Je me suis habituée à sa présence mais son silence me pèse. Alors on écoute la radio. Quelques remous dans son cœur la font parfois respirer plus fort. A ces moments-là elle laisse monter ses épaules, puis sa respiration reprend des oscillations régulières.
Je me suis étonnée au début de ce peu de paroles échangées. Elle m’a répondu que le vent d’ici la faisait souffrir, qu’il apportait comme des grains dans son nez et ses yeux qui la gênaient jusque dans sa poitrine et que le médecin n’y pourrait rien y faire… puis elle ajouta, à voix basse, que les marches quotidiennes sur la plage lui manquaient beaucoup, et que c’est la musique classique qu’elle préférait.
Je ne peux pas dire qu’elle s’ennuie. Elle s’occupe à lire, à écrire. Elle sait faire plein de belles choses de ses mains. Elle a pris la responsabilité des conserves et confitures. Elle n’oublie pas d’apporter une brassée de fleurs coupées du jardin pour garnir la maison quand la saison le permet. Elle ne parle simplement pas beaucoup et ne chante plus comme avant.
Quand il pleut, elle place son fauteuil très près de la fenêtre, et j’ai remarqué ce geste nouveau qu’elle a de sortir un mouchoir propre de sa poche comme pour essuyer un brouillard invisible sur son visage. Si nos regards se croisent, elle me sourit, baisse la tête et se lève pour reprendre des va-et-vient de son fauteuil à la porte ou de la porte à la cuisine pour se servir un verre d’eau, comme si elle voulait danser sur une musique qu’elle est seule à entendre.
Aujourd’hui, il pleut. Cet après-midi encore. Ça fait dix jours, qu’il pleut et qu’il fait froid. Sans être certaine d’obtenir une réponse, j’ai lu à haute voix cette définition donnée pour ma grille de mots croisés : « Phénomène farouche et saisonnier dans certains estuaires dû au vent du large ». « Mascaret ! » Elle a répondu du tac au tac. Et immédiatement, elle est venue s’asseoir près de moi. Elle sourit et ses joues sont roses.
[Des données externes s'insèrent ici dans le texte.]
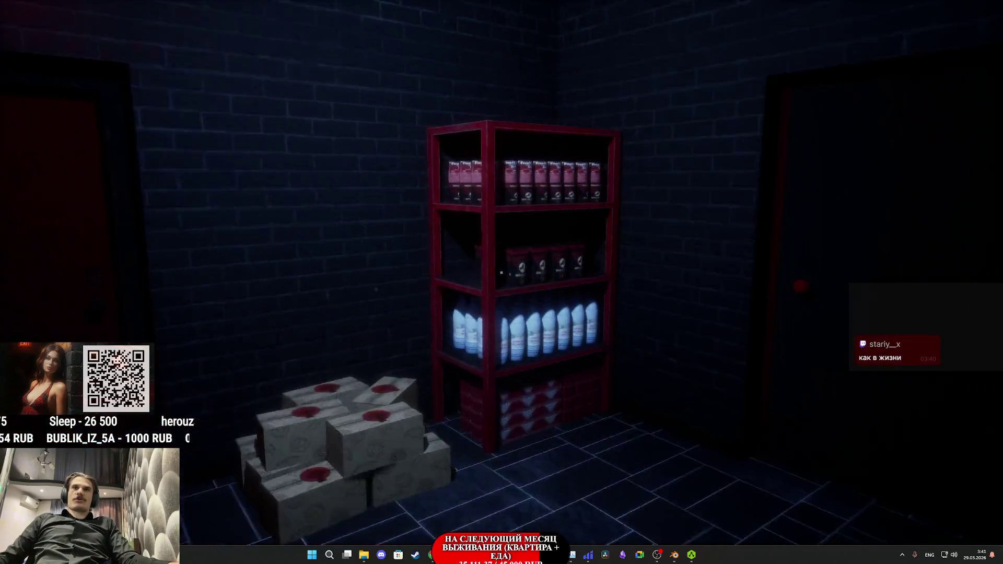
pyautogui.click(501, 273)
Et elle me parle de la marée des syzygies… Devant mes yeux tous ronds elle continue sur l’alignement de la lune et du soleil par rapport à la terre, et veut m’expliquer… Je ne l’ai jamais vue si heureuse depuis bien longtemps !

Pour répondre aux Plumes 6.20 chez Emilie avec les mots proposés de la semaine sur le thème de la marée (horaires, variation, remous, haute, lune, oscillation, va-et-vient, vent, mascaret, plage, brouillard, grain, syzygie, basse)

13 réflexions sur “Changer ses horaires

  1. Pingback: LES TEXTES DES PLUMES CHEZ EMILIE 6.20 | LES PETITS CAHIERS D'EMILIE

  2. Coucou, de qui parles-tu ? J’ai pensé très fort à Maman en lisant tes lignes… Pour t’apporter un peu de mouvement, fais 2 ou 3 fois le tour de ton jardin, tous les jours, c’est peu, mais…
    Beau texte, tu m’épates de plus en plus. Bises à vous 2. Domi.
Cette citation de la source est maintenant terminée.